What to work on:
Please format the data from the line containing "order: Charadriiformes" through the last line, both included, as a JSON list of strings. Give one string per line and leave out blank lines.

Data lines:
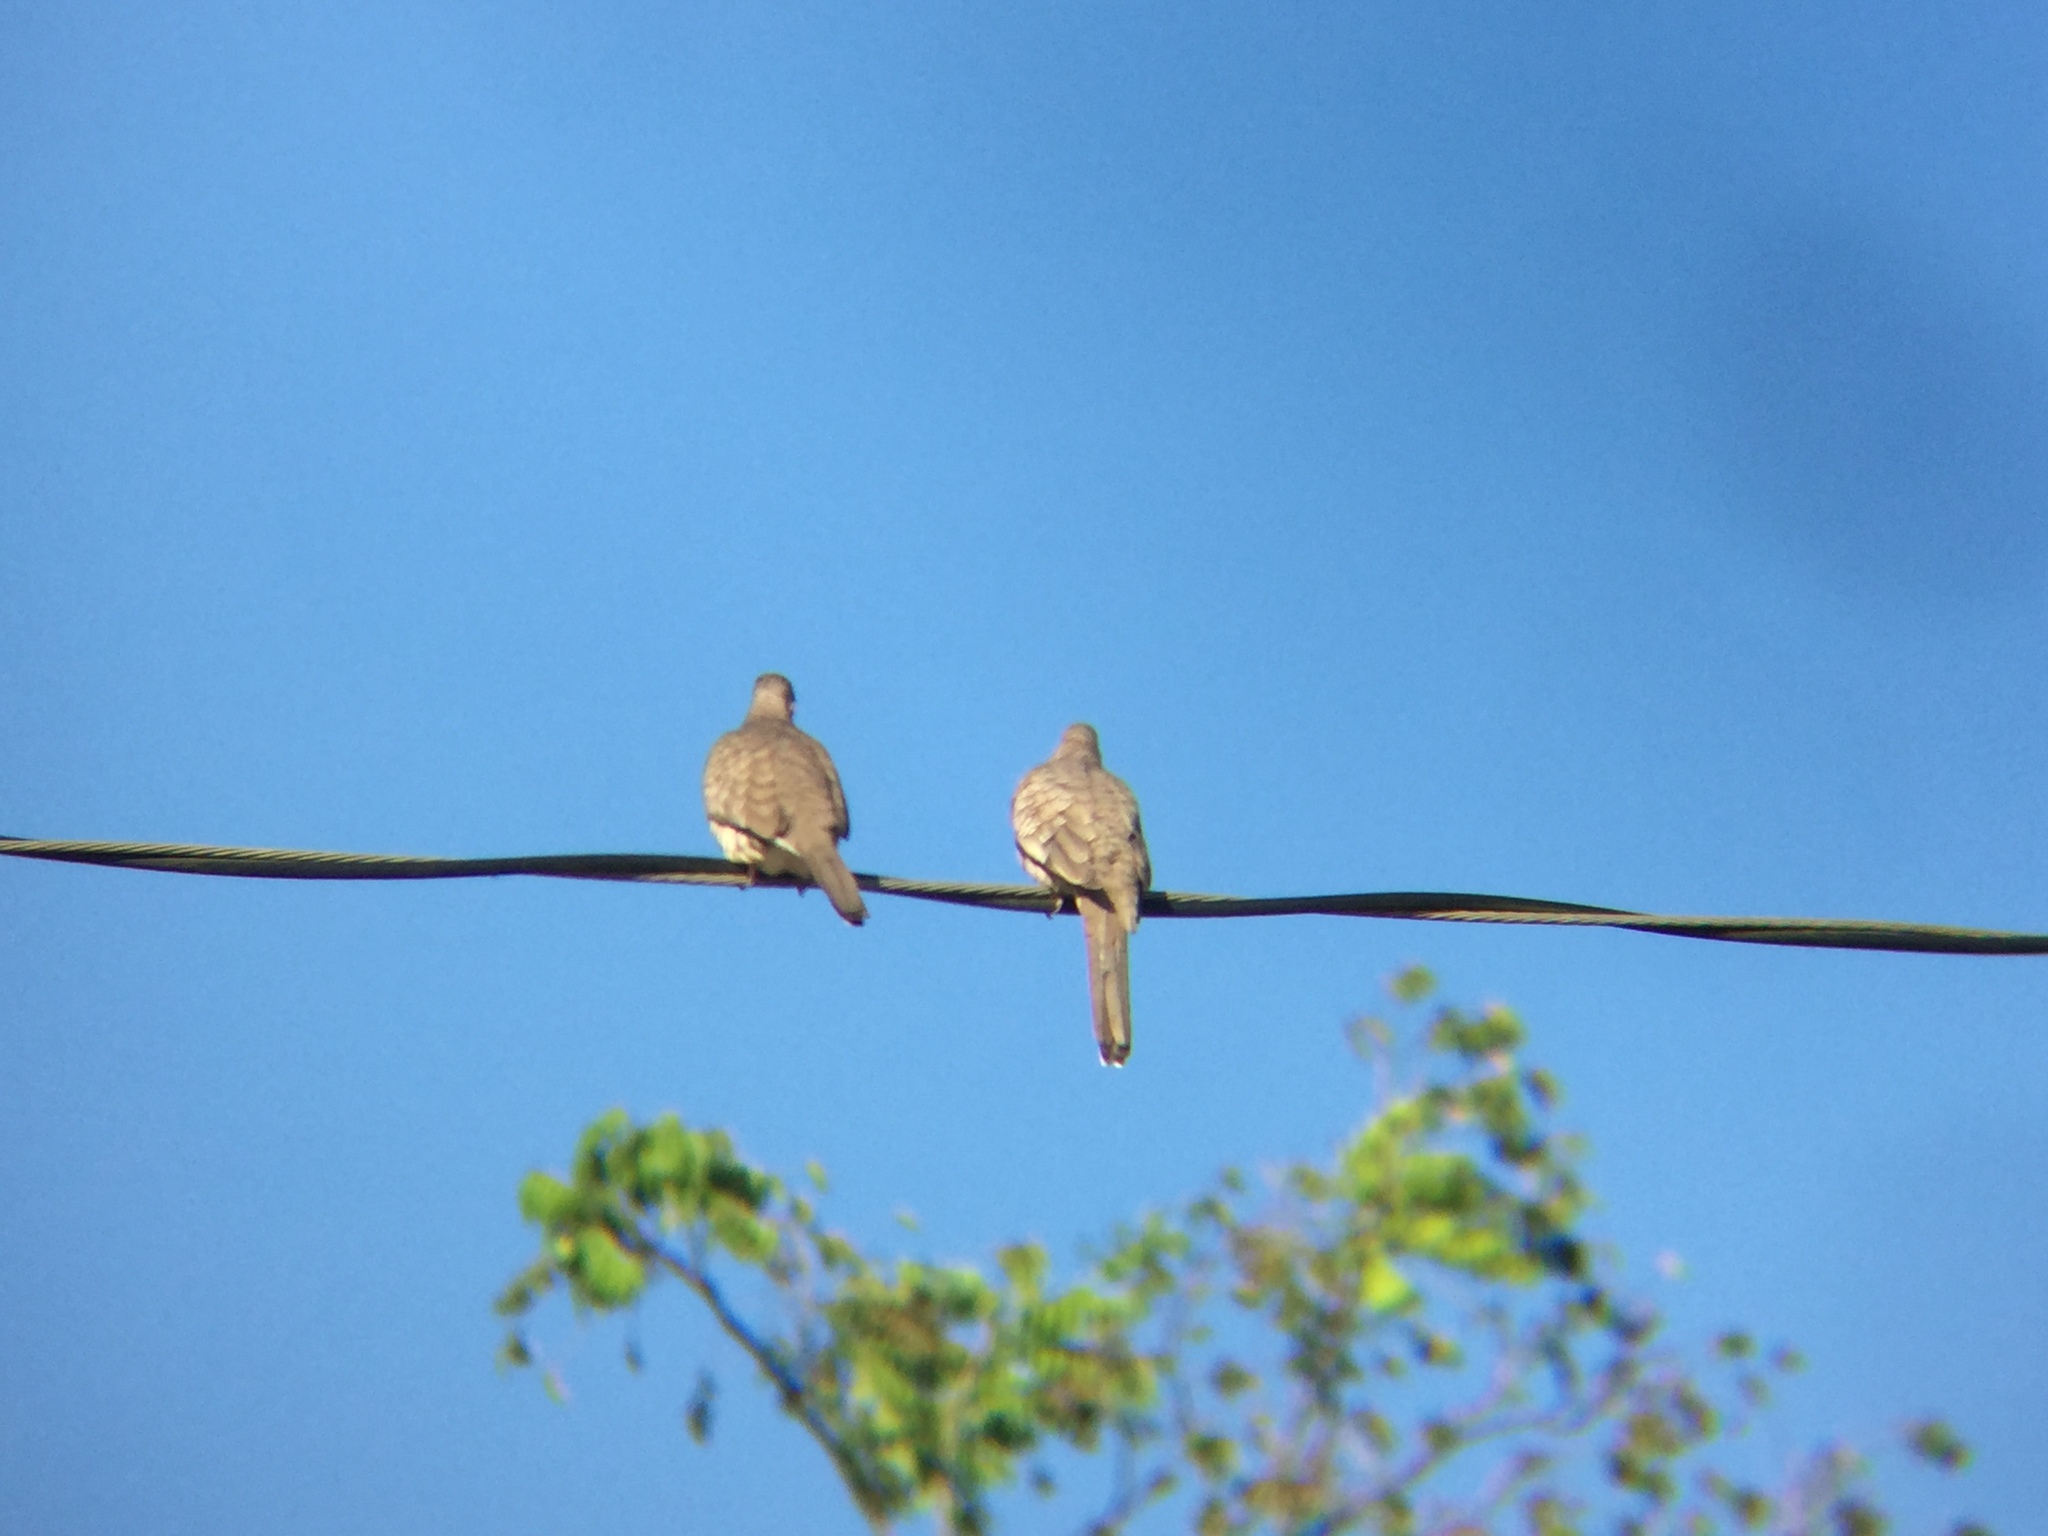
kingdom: Animalia
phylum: Chordata
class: Aves
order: Columbiformes
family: Columbidae
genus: Columbina
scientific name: Columbina inca
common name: Inca dove
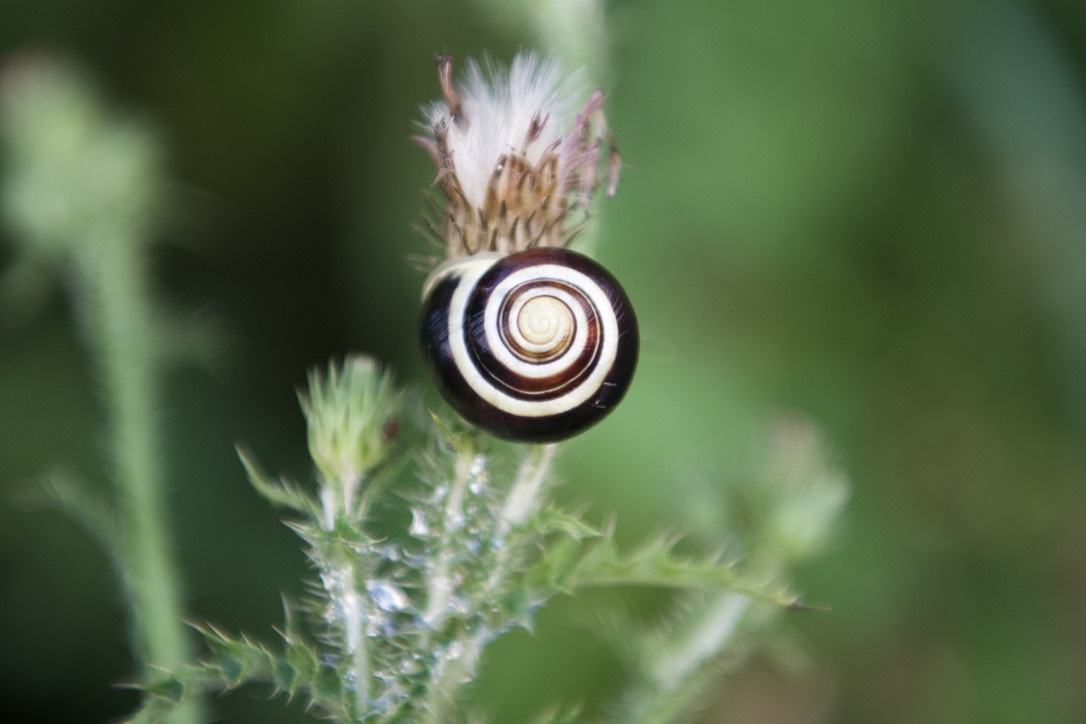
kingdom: Animalia
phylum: Mollusca
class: Gastropoda
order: Stylommatophora
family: Helicidae
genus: Cepaea
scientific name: Cepaea hortensis
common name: White-lip gardensnail
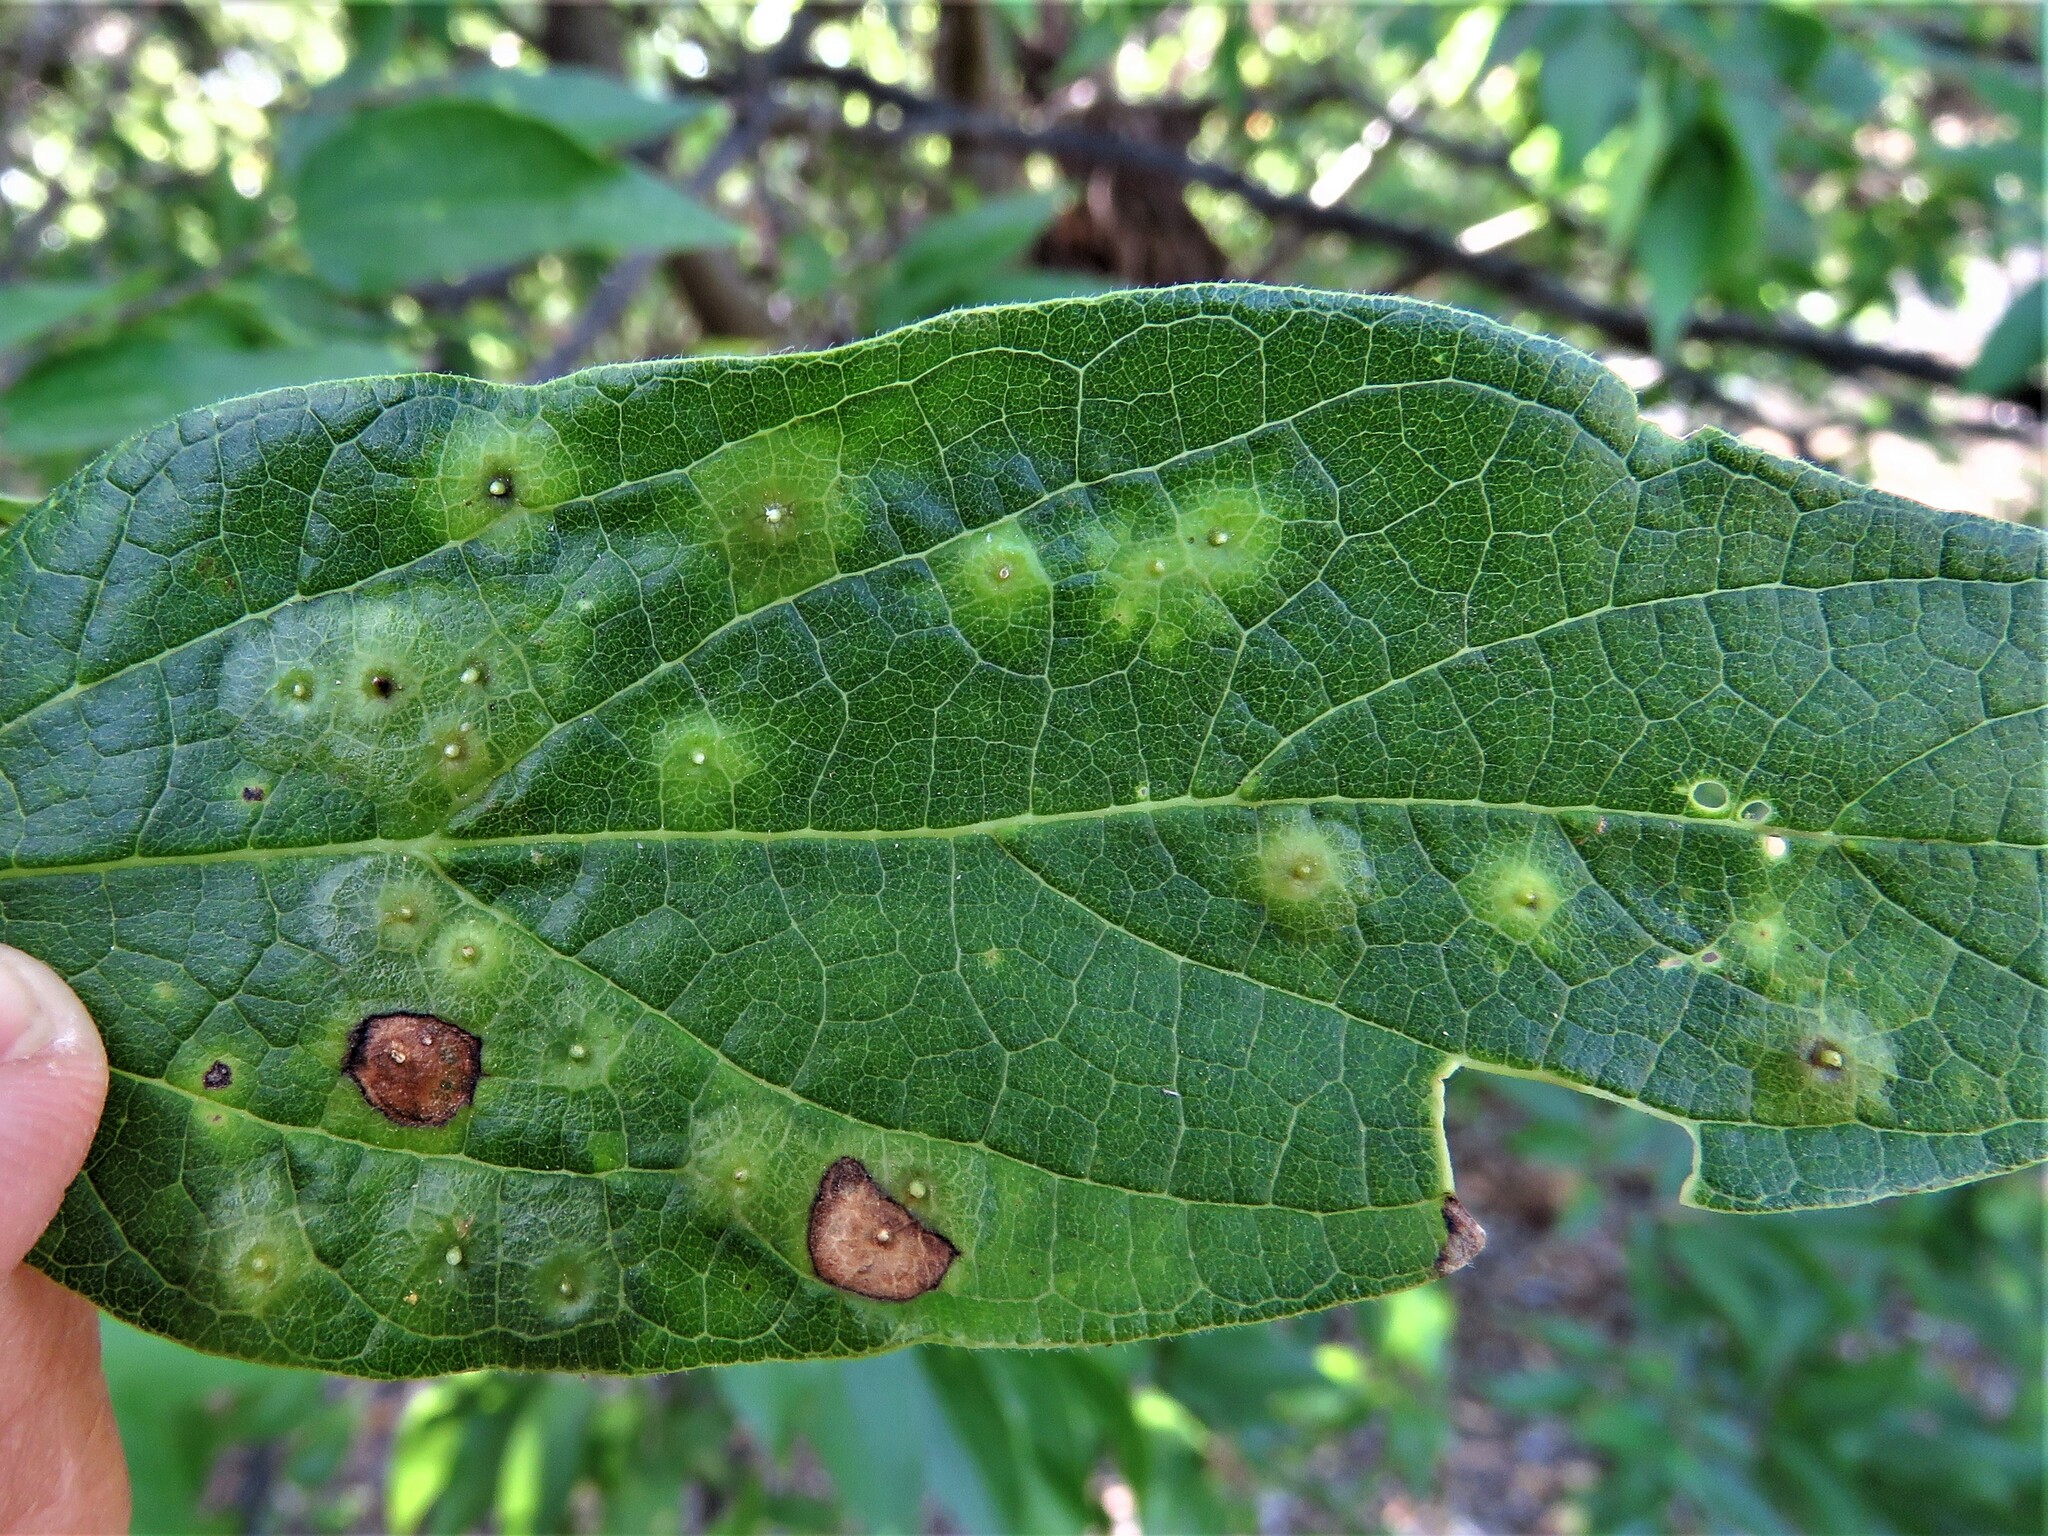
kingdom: Animalia
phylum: Arthropoda
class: Insecta
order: Hemiptera
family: Aphalaridae
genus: Pachypsylla
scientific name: Pachypsylla celtidisasterisca
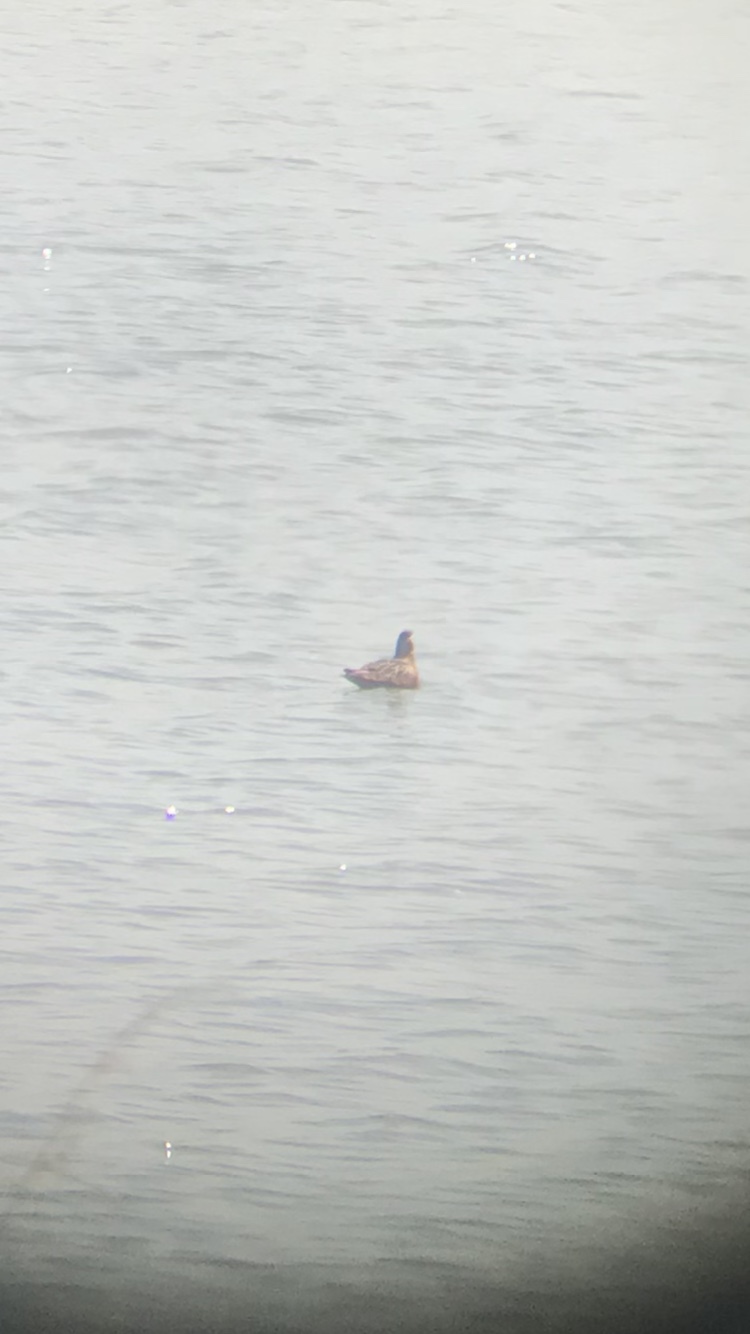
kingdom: Animalia
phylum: Chordata
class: Aves
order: Charadriiformes
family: Scolopacidae
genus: Phalaropus
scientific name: Phalaropus fulicarius
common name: Red phalarope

Correct output:
[
  "order: Charadriiformes",
  "family: Scolopacidae",
  "genus: Phalaropus",
  "scientific name: Phalaropus fulicarius",
  "common name: Red phalarope"
]